*Dataset*:
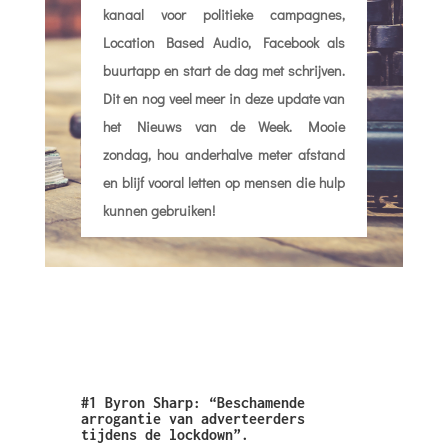
kanaal voor politieke campagnes,
Location Based Audio, Facebook als
buurtapp en start de dag met schrijven.
Dit en nog veel meer in deze update van
het Nieuws van de Week. Mooie
zondag, hou anderhalve meter afstand
en blijf vooral letten op mensen die hulp
kunnen gebruiken!
#1 Byron Sharp: “Beschamende
arrogantie van adverteerders
tijdens de lockdown”.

*Your goal*:
Pull the text from every row above and copy it line for line without changing anything. Leave the pictures out of your answer.

*Solution*:
kanaal voor politieke campagnes,
Location Based Audio, Facebook als
buurtapp en start de dag met schrijven.
Dit en nog veel meer in deze update van
het Nieuws van de Week. Mooie
zondag, hou anderhalve meter afstand
en blijf vooral letten op mensen die hulp
kunnen gebruiken!
#1 Byron Sharp: “Beschamende
arrogantie van adverteerders
tijdens de lockdown”.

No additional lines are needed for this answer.